§ **DATA FOR ANALYSIS**:
--- START ---

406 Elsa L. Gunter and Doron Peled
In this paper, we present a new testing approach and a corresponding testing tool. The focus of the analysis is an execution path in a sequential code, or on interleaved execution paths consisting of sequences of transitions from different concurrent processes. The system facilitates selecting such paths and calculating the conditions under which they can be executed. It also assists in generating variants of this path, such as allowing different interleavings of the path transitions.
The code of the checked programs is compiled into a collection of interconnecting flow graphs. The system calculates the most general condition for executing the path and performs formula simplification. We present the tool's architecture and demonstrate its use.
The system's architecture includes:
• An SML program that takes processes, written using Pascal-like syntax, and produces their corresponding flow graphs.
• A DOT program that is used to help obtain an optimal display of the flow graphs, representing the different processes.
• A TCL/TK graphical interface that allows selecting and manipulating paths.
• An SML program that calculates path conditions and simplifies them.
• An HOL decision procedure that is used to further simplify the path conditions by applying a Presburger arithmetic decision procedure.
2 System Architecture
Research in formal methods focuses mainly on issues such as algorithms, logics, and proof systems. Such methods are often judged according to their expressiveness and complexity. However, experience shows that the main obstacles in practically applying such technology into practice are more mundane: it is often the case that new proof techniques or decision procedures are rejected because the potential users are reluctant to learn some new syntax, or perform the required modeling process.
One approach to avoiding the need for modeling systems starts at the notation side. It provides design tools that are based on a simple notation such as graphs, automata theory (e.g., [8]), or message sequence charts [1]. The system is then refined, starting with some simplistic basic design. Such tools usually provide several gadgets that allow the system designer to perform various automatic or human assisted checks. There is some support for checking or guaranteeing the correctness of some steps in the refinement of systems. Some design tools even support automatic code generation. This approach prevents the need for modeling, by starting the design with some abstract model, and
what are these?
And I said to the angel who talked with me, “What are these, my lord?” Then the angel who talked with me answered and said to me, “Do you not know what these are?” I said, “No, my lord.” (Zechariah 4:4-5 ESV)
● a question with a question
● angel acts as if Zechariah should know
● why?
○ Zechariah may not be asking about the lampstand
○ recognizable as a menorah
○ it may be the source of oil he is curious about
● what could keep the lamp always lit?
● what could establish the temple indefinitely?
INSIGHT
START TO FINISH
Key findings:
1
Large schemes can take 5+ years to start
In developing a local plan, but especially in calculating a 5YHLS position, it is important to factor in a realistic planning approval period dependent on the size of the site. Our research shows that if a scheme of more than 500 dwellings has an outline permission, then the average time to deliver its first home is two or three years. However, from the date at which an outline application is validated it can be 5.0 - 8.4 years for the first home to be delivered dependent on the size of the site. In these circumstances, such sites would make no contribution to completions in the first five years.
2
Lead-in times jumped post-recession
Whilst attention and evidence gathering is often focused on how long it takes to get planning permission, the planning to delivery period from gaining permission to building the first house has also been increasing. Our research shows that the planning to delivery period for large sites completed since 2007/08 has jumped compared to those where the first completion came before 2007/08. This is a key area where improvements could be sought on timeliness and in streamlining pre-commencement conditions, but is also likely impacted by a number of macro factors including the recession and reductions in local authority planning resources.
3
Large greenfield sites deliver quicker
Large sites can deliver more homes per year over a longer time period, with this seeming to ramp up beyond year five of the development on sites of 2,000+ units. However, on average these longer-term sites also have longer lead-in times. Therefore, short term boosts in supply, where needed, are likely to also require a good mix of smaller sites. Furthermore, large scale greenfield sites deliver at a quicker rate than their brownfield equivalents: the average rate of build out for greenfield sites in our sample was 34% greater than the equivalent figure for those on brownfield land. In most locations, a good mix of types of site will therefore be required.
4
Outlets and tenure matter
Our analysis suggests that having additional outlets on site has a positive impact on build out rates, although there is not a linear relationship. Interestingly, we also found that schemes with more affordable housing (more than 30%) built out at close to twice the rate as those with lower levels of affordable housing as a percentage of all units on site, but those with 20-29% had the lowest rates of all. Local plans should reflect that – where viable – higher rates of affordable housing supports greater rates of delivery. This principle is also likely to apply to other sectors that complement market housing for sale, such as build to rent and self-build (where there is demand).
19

--- END ---

§ **EXERCISE AIM**: In the records above, find every line that contains the word "from" and copy it.

§ **RESPONSE BELOW**:
In this paper, we present a new testing approach and a corresponding testing tool. The focus of the analysis is an execution path in a sequential code, or on interleaved execution paths consisting of sequences of transitions from different concurrent processes. The system facilitates selecting such paths and calculating the conditions under which they can be executed. It also assists in generating variants of this path, such as allowing different interleavings of the path transitions.
In developing a local plan, but especially in calculating a 5YHLS position, it is important to factor in a realistic planning approval period dependent on the size of the site. Our research shows that if a scheme of more than 500 dwellings has an outline permission, then the average time to deliver its first home is two or three years. However, from the date at which an outline application is validated it can be 5.0 - 8.4 years for the first home to be delivered dependent on the size of the site. In these circumstances, such sites would make no contribution to completions in the first five years.
Whilst attention and evidence gathering is often focused on how long it takes to get planning permission, the planning to delivery period from gaining permission to building the first house has also been increasing. Our research shows that the planning to delivery period for large sites completed since 2007/08 has jumped compared to those where the first completion came before 2007/08. This is a key area where improvements could be sought on timeliness and in streamlining pre-commencement conditions, but is also likely impacted by a number of macro factors including the recession and reductions in local authority planning resources.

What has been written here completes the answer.